Once I’m freshly dressed in a new hospital gown they take me to a board room, lined with expensive paintings. An elongated glass table is in the center of the room ringed by oversized black leather chairs. Richland convenes at the head of the table. As my chair is wheeled inside, the men from the viewing room, the Armani squad as I nicknamed them, stand up and clap. I’m speechless. I just committed murder.
Richland gets up last and says, “Well done Rachel! Quite the performance today.”
I can’t restrain my outrage, “Screw you, asshole!”
The gentleman on Richland’s right frowns at me. “Apologize to Mr. Richland,” he barks out angrily.
Hysterical laughter bubbles up out of me. This whole thing is absurd. Surely, I will wake up any moment. Dr. Morris looks at me concerned. My laughter turns to tears. Overwhelming defeat settles in.

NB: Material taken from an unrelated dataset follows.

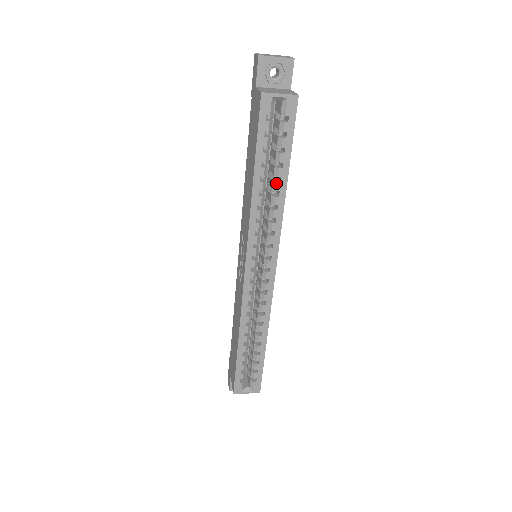
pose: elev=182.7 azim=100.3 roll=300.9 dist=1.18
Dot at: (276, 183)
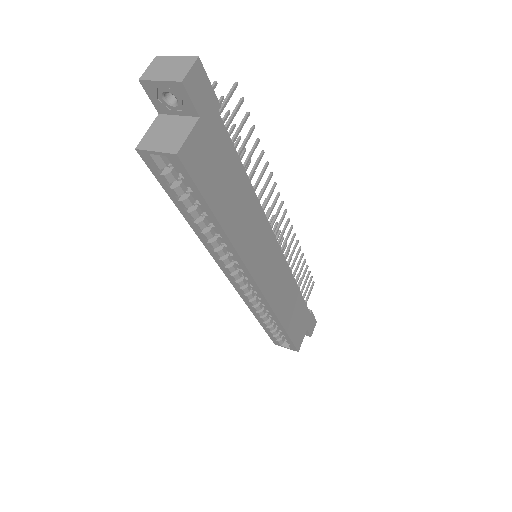
Dot at: (212, 226)
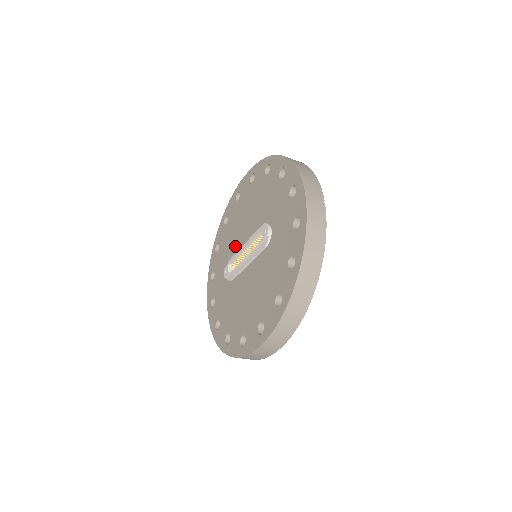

“It’s alright, Mr. Gates.” He smiles at me indulgently, “She’s over excited. Since you’re still suffering memory loss, I’ll give you a swift education. Mr. Lopez was a werewolf. There are countless like him. At this time, we’re uncertain how many species of preternatural beings exist. Vampires, werewolves, exotic cats, even dragons have been witnessed. Creatures you believed only lived in your nightmares are living among us. They lurk in plain sight. We chose you to help us bring down the demons. The doctors injected you with a virus to augment your natural psychic gift. On scans, your brain shows improvements, but until today you had yet to manifest anything trans mundane. We call what you achieved today Arcana. With science and psychic sensitives like yourself, we have created a way to fight all that’s corrupt with the world.”
His lecture gives me a headache. I rub at the cutting pain behind my eyes and wearily and ask, “Ripping men apart with my mind, is that the extent of what I can expect from Arcana?” I must have lost it. I’m talking like this is normal.
Richland has no answers to give. Dr. Morris is more forthcoming. “I’m not certain if we've seen all you can do. By nature, the virus is always mutating. You may never reach full potential, or you could've already topped out.”
They turned me into a monster. Tears are rolling down my face, but I don’t make a sound. Dr. Morris looks away, and I refuse to make eye contact with anyone else. I hate that they made me cry. Please, let me wake up.
“Perhaps Miss Ryan should rest now,” Dr. Morris interjects softly.
I don’t want to rest because I am already asleep. This isn’t real.